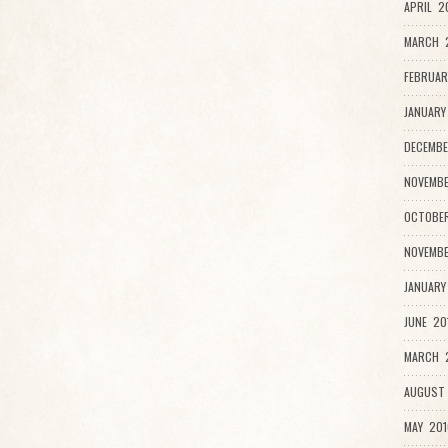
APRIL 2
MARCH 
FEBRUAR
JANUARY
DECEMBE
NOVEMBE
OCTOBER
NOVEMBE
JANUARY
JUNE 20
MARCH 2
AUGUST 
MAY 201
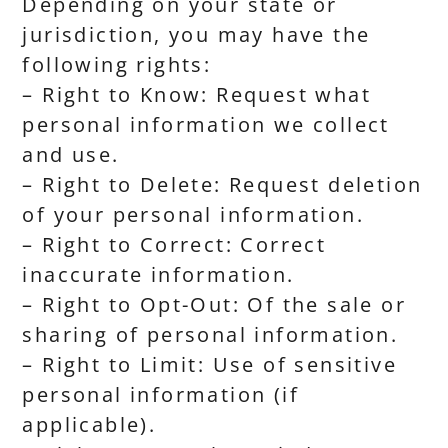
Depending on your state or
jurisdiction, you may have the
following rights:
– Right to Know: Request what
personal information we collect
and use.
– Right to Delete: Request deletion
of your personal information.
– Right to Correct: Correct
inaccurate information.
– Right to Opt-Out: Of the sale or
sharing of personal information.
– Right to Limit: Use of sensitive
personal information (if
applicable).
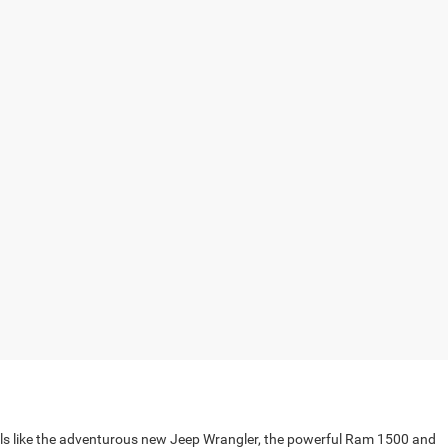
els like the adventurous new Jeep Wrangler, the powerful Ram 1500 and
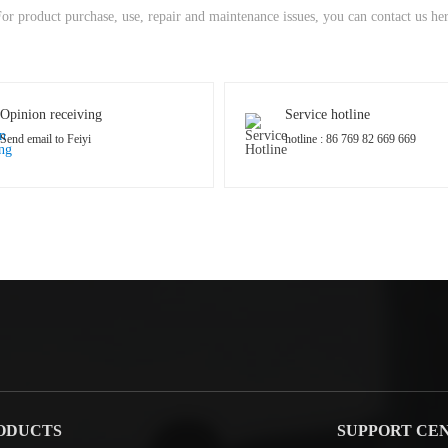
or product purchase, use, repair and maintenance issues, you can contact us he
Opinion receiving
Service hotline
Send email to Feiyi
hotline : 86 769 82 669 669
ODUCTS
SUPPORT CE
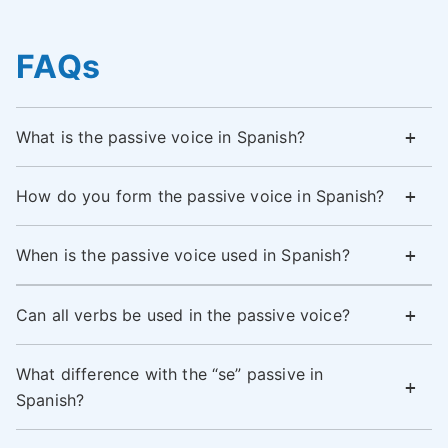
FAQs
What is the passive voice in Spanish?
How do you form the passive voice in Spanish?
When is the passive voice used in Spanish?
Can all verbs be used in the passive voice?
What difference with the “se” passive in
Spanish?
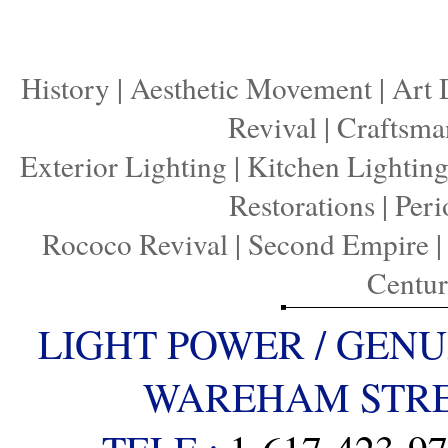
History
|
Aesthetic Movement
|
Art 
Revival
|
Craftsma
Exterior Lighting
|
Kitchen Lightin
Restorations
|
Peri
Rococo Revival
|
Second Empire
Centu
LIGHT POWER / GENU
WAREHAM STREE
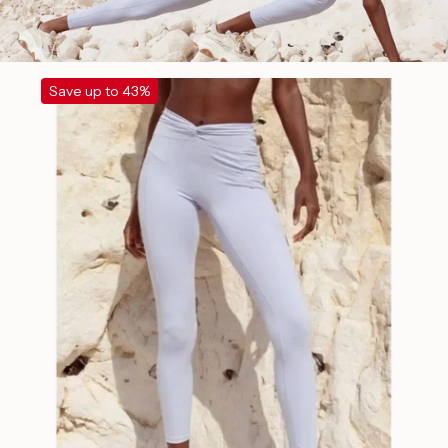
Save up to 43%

- - - - - - -

**TASK OBJECTIVE**
Word for word, return the material above; the pictures stay out.

**RESULT FOR THIS EXERCISE**
APRIL 2
MARCH 
FEBRUAR
JANUARY
DECEMBE
NOVEMBE
OCTOBER
NOVEMBE
JANUARY
JUNE 20
MARCH 2
AUGUST 
MAY 201
Depending on your state or
jurisdiction, you may have the
following rights:
– Right to Know: Request what
personal information we collect
and use.
– Right to Delete: Request deletion
of your personal information.
– Right to Correct: Correct
inaccurate information.
– Right to Opt-Out: Of the sale or
sharing of personal information.
– Right to Limit: Use of sensitive
personal information (if
applicable).
els like the adventurous new Jeep Wrangler, the powerful Ram 1500 and
or product purchase, use, repair and maintenance issues, you can contact us he
Opinion receiving
Service hotline
Send email to Feiyi
hotline : 86 769 82 669 669
ODUCTS
SUPPORT CE
FAQs
What is the passive voice in Spanish?
How do you form the passive voice in Spanish?
When is the passive voice used in Spanish?
Can all verbs be used in the passive voice?
What difference with the “se” passive in
Spanish?
History
|
Aesthetic Movement
|
Art 
Revival
|
Craftsma
Exterior Lighting
|
Kitchen Lightin
Restorations
|
Peri
Rococo Revival
|
Second Empire
Centu
LIGHT POWER / GENU
WAREHAM STREE
Save up to 43%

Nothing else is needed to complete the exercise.